The program ended with a fiction about a virtual orphan caring for her younger sisters at the time of the London Blitz, the stained glass window placed in their care by the local church, and the apparition of a figure from that window, a guardian Man of Glass. 

The next program brought us actor/sleight-of-hand artist Ricky Jay telling about the subject of his new historical book, Matthias Buchinger: The Greatest German Living.  A little over twenty-four inches tall, born without hands or feet, this late 17th century polymath performed skillful tricks on stage and produced a self portrait comprised of Psalms and the Lord's Prayer in tiny calligraphy, etched backwards for a printing press.  

Both a 16th century dwarf and a picture made from tiny calligraphic lines figure in Davies' story of Francis Cornish.  As a young friend of the small town's mortician, Cornish had sketched the body of a suicide, the town's much-humiliated dwarf.  In a kind of artistic alchemy, he elevates that pathetic man to status of an icon as model for a faux-Renaissance portrait of a court jester.  Cornish also composes a line drawing of the Crucifixion from calligraphic lines from a Gospel passion narrative.

Can I, like Robertson Davies, pull all these strands into a single statement?  Something about the wonder of life might do, or what lies under the surface of our perceptions.  Davies' own idea about alchemy seems to fit all the stories, but, then again, also describes what I believe God to be doing in our world since the earliest days of Scripture.

I'm satisfied, for now, to record the stories for possible use, later. 

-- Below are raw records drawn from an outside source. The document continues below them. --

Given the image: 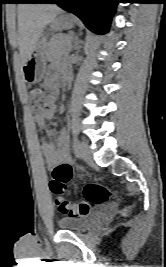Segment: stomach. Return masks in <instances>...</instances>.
<instances>
[{
  "instance_id": "0dacf381",
  "label": "stomach",
  "mask_w": 166,
  "mask_h": 267,
  "mask_svg": "<svg viewBox=\"0 0 166 267\" xmlns=\"http://www.w3.org/2000/svg\"><path fill=\"white\" fill-rule=\"evenodd\" d=\"M73 25L74 20L70 16L61 13L50 23L49 29L50 31H62L71 29ZM47 45V35L42 34L23 64V78L29 84L39 83L45 78Z\"/></svg>"
}]
</instances>
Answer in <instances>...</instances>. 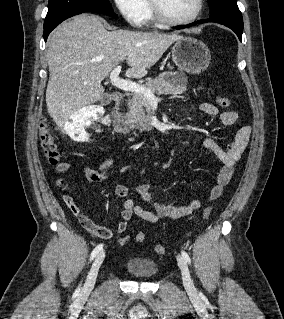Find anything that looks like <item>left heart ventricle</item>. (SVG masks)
<instances>
[{
  "mask_svg": "<svg viewBox=\"0 0 284 319\" xmlns=\"http://www.w3.org/2000/svg\"><path fill=\"white\" fill-rule=\"evenodd\" d=\"M171 17L184 19L192 16L197 8V0H157Z\"/></svg>",
  "mask_w": 284,
  "mask_h": 319,
  "instance_id": "1",
  "label": "left heart ventricle"
}]
</instances>
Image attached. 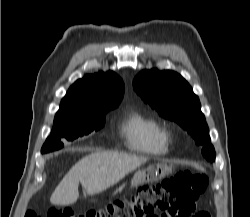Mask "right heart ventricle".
<instances>
[{"instance_id":"obj_1","label":"right heart ventricle","mask_w":250,"mask_h":217,"mask_svg":"<svg viewBox=\"0 0 250 217\" xmlns=\"http://www.w3.org/2000/svg\"><path fill=\"white\" fill-rule=\"evenodd\" d=\"M119 134L131 151L151 156L165 155L170 150V136L155 119L132 111L119 124Z\"/></svg>"}]
</instances>
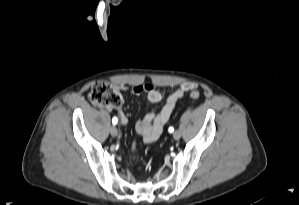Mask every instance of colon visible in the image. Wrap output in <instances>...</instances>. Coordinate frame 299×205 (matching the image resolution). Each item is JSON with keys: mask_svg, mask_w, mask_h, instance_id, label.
Masks as SVG:
<instances>
[{"mask_svg": "<svg viewBox=\"0 0 299 205\" xmlns=\"http://www.w3.org/2000/svg\"><path fill=\"white\" fill-rule=\"evenodd\" d=\"M192 99H199L200 93L196 89L190 90ZM90 101L97 106L107 109L118 108L122 103V93L119 88L111 85L107 81L94 83L89 93Z\"/></svg>", "mask_w": 299, "mask_h": 205, "instance_id": "obj_1", "label": "colon"}]
</instances>
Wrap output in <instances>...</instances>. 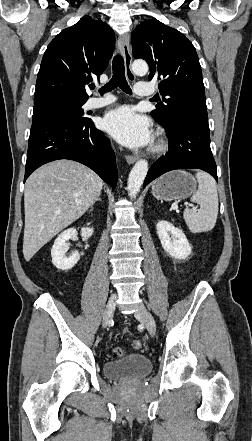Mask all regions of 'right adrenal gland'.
Masks as SVG:
<instances>
[{
    "mask_svg": "<svg viewBox=\"0 0 252 441\" xmlns=\"http://www.w3.org/2000/svg\"><path fill=\"white\" fill-rule=\"evenodd\" d=\"M96 201H101L100 195L97 196V198L95 199L94 203H95ZM92 207H93V205H92Z\"/></svg>",
    "mask_w": 252,
    "mask_h": 441,
    "instance_id": "1",
    "label": "right adrenal gland"
}]
</instances>
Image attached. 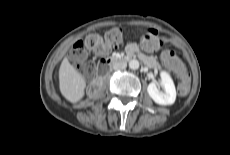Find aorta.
<instances>
[{
  "label": "aorta",
  "instance_id": "762f6f07",
  "mask_svg": "<svg viewBox=\"0 0 230 155\" xmlns=\"http://www.w3.org/2000/svg\"><path fill=\"white\" fill-rule=\"evenodd\" d=\"M139 61L136 59L130 60L129 61V68L132 70H137L139 68Z\"/></svg>",
  "mask_w": 230,
  "mask_h": 155
}]
</instances>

Davies, Robertson.  What's Bred in the Bone.  New York:  Elizabeth Sifton Books, Viking, 1985.

Sunday, March 06, 2016

Stefon Harris and Sonic Creed: Jazz Metaphor

From the stage of Atlanta's Spivey Hall last night, Stefon Harris told us "I have to believe in what I'm doing to let it take me away from my wife and son," and that's why he calls his band Sonic Creed.   He'd flown wife and son from Newark for the weekend, to be with Daddy and to celebrate the boy's seventh birthday.  That was by no means the only moment of "awww" in the concert.

Number by number, with a few words between pieces, Harris developed a metaphorical view of what we were seeing. Generous introductions of each musician were part of his message:  Musicians of different generations and backgrounds "problem-solved" every second to redeem "failures" on the fly.  The band included Mike Moreno on guitar, James Francies on piano, Joshua Crumbly on bass, and Jonathan Pinson on drums.

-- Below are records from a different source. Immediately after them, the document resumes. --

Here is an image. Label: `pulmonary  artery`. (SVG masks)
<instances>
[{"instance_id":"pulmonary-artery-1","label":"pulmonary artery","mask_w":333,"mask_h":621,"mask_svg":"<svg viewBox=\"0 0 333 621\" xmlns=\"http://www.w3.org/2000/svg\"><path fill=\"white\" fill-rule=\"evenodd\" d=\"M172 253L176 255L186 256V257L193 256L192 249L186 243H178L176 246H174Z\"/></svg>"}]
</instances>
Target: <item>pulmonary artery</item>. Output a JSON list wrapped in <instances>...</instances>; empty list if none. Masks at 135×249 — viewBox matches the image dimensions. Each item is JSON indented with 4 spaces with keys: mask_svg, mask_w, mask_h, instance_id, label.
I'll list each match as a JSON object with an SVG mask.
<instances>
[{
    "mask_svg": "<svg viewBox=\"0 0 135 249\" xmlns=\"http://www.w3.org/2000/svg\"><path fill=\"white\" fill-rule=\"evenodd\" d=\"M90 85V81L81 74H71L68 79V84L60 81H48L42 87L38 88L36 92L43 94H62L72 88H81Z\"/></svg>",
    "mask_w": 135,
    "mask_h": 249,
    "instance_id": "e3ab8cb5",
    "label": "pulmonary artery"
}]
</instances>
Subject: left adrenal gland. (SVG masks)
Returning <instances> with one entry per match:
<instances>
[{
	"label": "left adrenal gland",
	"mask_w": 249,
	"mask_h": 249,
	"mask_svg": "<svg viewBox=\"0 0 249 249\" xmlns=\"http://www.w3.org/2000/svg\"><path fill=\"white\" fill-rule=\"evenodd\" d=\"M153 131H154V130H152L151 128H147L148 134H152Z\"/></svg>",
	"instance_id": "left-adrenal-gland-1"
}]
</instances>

We watched the process of problem-solving as he picked up his mallets at the vibraphone to develop a long improvisation from three notes that we shouted out to him (F, C, Bb).  From those three notes, he launched music pieces in waves, sometimes with a "ha!" or a "huh?!"  Eventually, his band mates got in on the act, and the song morphed into a raucous arrangement of the 1920s standard "Bye Bye Blackbird."

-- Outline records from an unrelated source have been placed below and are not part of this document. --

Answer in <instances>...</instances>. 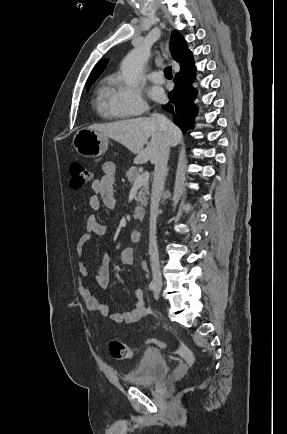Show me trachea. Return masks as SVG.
Segmentation results:
<instances>
[{
    "label": "trachea",
    "instance_id": "3493384b",
    "mask_svg": "<svg viewBox=\"0 0 287 434\" xmlns=\"http://www.w3.org/2000/svg\"><path fill=\"white\" fill-rule=\"evenodd\" d=\"M164 75H165L166 78H169V79L172 78V69H171V66H167L164 69Z\"/></svg>",
    "mask_w": 287,
    "mask_h": 434
}]
</instances>
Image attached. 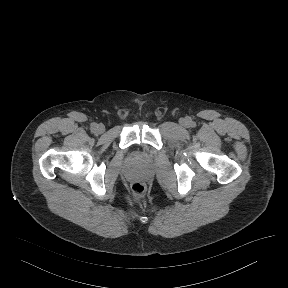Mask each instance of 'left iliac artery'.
Returning a JSON list of instances; mask_svg holds the SVG:
<instances>
[{
    "label": "left iliac artery",
    "instance_id": "44dca946",
    "mask_svg": "<svg viewBox=\"0 0 288 288\" xmlns=\"http://www.w3.org/2000/svg\"><path fill=\"white\" fill-rule=\"evenodd\" d=\"M190 125H191V127H194V126H195V123H194V122H191Z\"/></svg>",
    "mask_w": 288,
    "mask_h": 288
}]
</instances>
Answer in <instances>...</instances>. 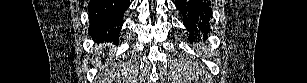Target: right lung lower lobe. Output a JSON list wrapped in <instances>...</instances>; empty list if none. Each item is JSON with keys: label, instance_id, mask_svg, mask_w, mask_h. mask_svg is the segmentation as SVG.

Aside from the beauty of tone that Harris draws from tapping, slamming, and massaging the keys of the vibraphone, Harris's red-topped mallets gave us a way to see how he developed patterns up and down the keyboard.

For an encore, he brought sensitivity and joy to a standard that he says he just learned last year, "I Fall in Love Too Easily," ending on a soft slide of the mallet from one tone to the next, a vibraphone sigh.  Ah!